One modification of this technique is the antibody sandwich ELISA, which can be used to detect and measure a specific antigen (Figure 41-7). The wells in polystyrene plates are coated with specific antibody (capture antibody) before testing. To conduct the test, the antigen solution to be tested is added to each well. The capture antibody will bind any antigen present in the test solution. This step is followed, after washing, by specific antibody, which also binds the antigen (the detection antibody). After washing to remove unbound antibody, enzyme-labeled antiglobulin, and substrate, as described for the indirect technique, are added. (It is important that the capture antibody and the detection antibody are from a different species and that a species-specific antiglobulin is used for visualization of the detection antibody. This will avoid false-positive results caused by binding of the antiglobulin to the capture antibody in the absence of antigen.) In this assay, the intensity of the color reaction is related directly to the amount of bound antigen. Because these tests involve the formation of antibody-antigen-antibody layers, they are called sandwich ELISAs. Sandwich ELISAs are used to detect circulating virus in blood from cats with feline leukemia.

Another common modification of this technique is the labeled-antigen ELISA used to detect antibodies. This is favored in manufactured diagnostic kits. The antigen is bound to the microwells before testing (Figure 41-8). The serum to be tested is added, followed, after washing, by labeled antigen. Any serum antibodies present will bind the labeled antigen to the microwell where it can be measured.

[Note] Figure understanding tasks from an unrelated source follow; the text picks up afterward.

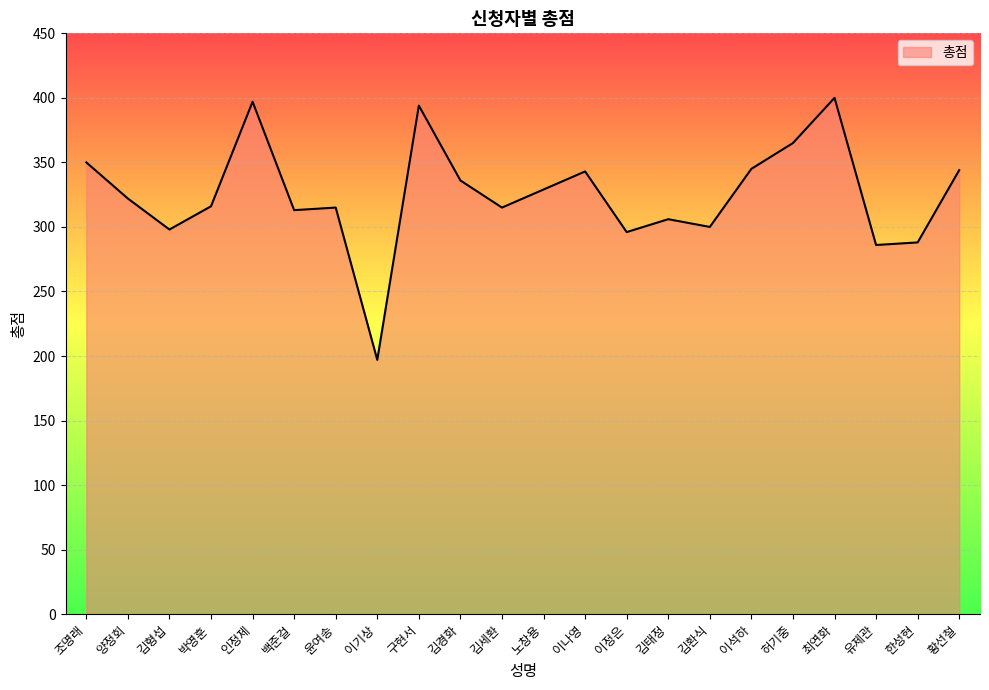

Read the value at 인정제, to the nearest 50.

400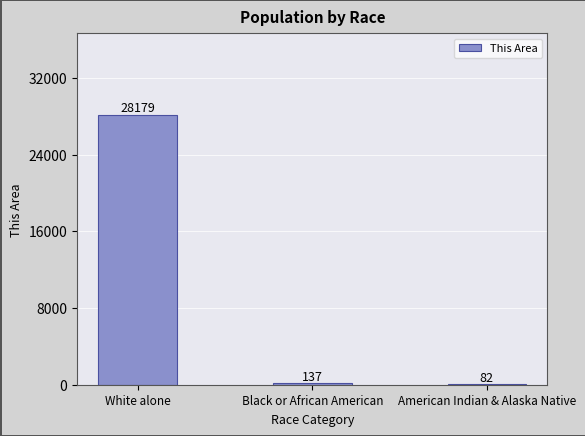

The chart shows a value of 37909 at White alone. True or false?

False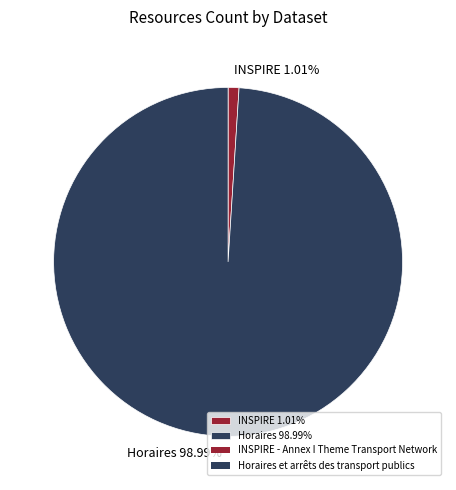

Rank the categories by value from highest to lowest.

Horaires 98.99%, INSPIRE 1.01%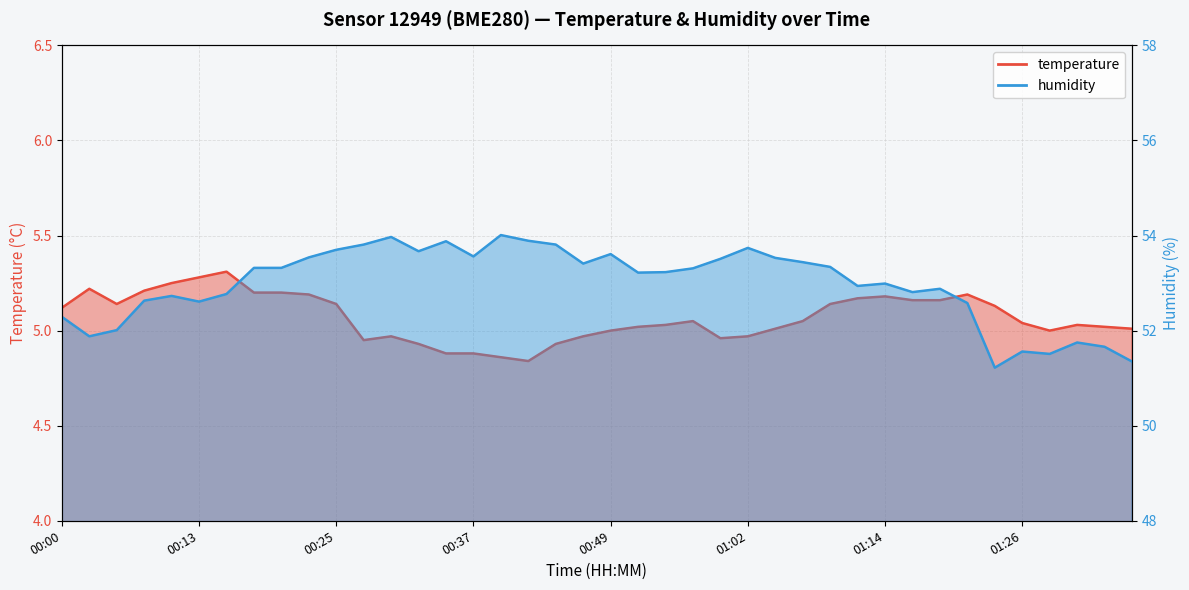

True or false: temperature has more than 0 interior local peaks.

True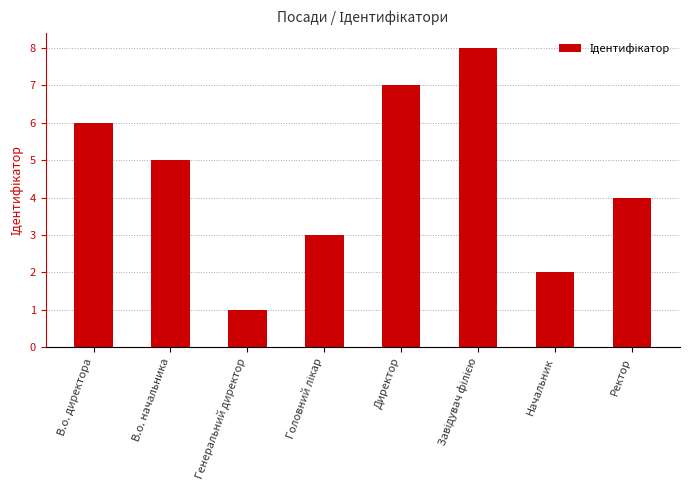

What is the maximum value shown in the chart?

8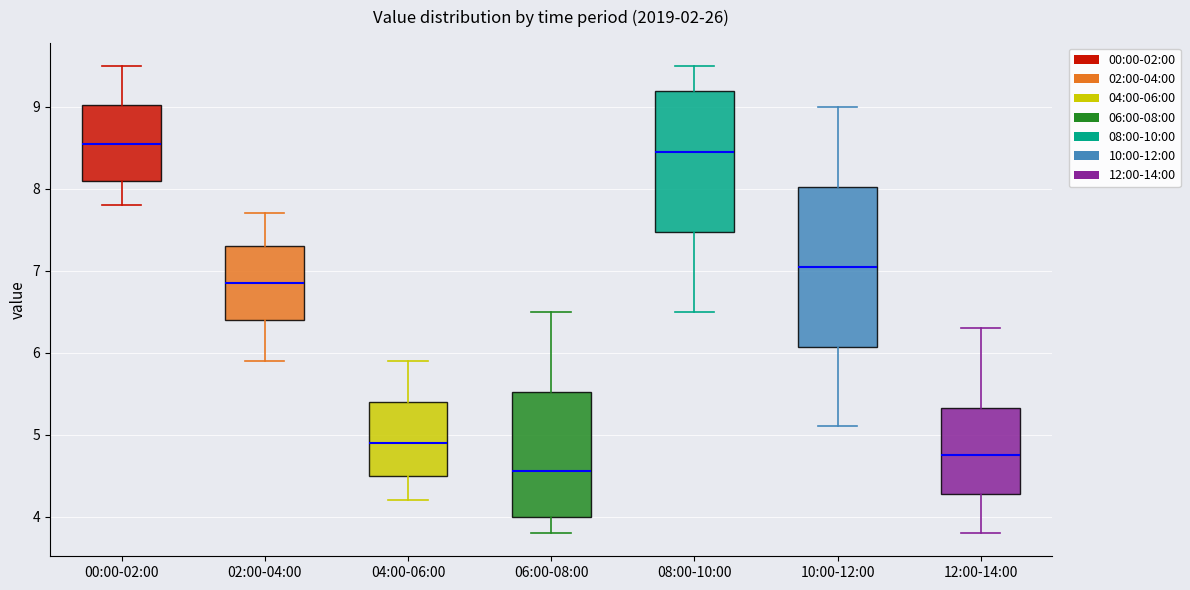

Which box's median line is the highest?

00:00-02:00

A competitive ELISA can be used to measure hapten molecules or viral antigens (Figure 41-9). In this technique, the microwell is coated with specific antibody before testing. In a single reaction, the test sample and enzyme-labeled antigen are placed in the well where the antigens compete for the antibody-binding sites. The amount of labeled antigen bound to the microwell is inversely related to the concentration of antigen in the test sample. This technique is faster than other ELISA techniques. It can be made very sensitive if the sample antigen is permitted to react with the antibody before the labeled antigen is added.

Western Blotting

One solution to the problem of identifying protein antigens in a complex mixture is by use of a technique called Western blotting. This is a three-stage primary binding test (Figure 41-10). Stage 1 involves electrophoresis of a protein mixture on gels so that each component is resolved into a single band. Stage 2 involves blotting or transfer of these protein bands to an immobilizing nitrocellulose membrane. This is accomplished by placing the membrane on top of the gel and sandwiching the two between sponges saturated with buffer. The membrane-gel sandwich is supported between rigid plastic sheets and placed in a buffer reservoir, and an electrical current is passed between the sponges. The protein bands are transferred from the gel to the membrane without loss of resolution.

The third stage involves visualization of transferred antigens by means of an enzyme immunoassay or radioimmunoassay. When an enzyme immunoassay is employed, the membrane is first incubated in specific antiserum. After the membrane has been washed, an enzyme-labeled antiglobulin solution is added. When this is removed by washing, substrate is added, and a color develops in the bands where the antibody has bound to antigen. When isotope-labeled antiglobulin is used, an autoradiograph must be made and the labeled band identified by darkening of a photographic emulsion. Western blotting is used to identify the important antigens in complex microorganisms or parasites (Figure 41-11). A variant form of the Western blot is the dot blot. Antigen solution is drawn through a nitrocellulose membrane so that any protein binds to the membrane. The presence of the antigen can be determined using specific antiserum and enzyme-labeled antiglobulin in sequence. After exposure to enzyme substrate, the presence of a stained dot is a positive reaction. (Use of nasal washings as a source of the antigen, such as when trying to detect respiratory viruses, is called a snot-blot!).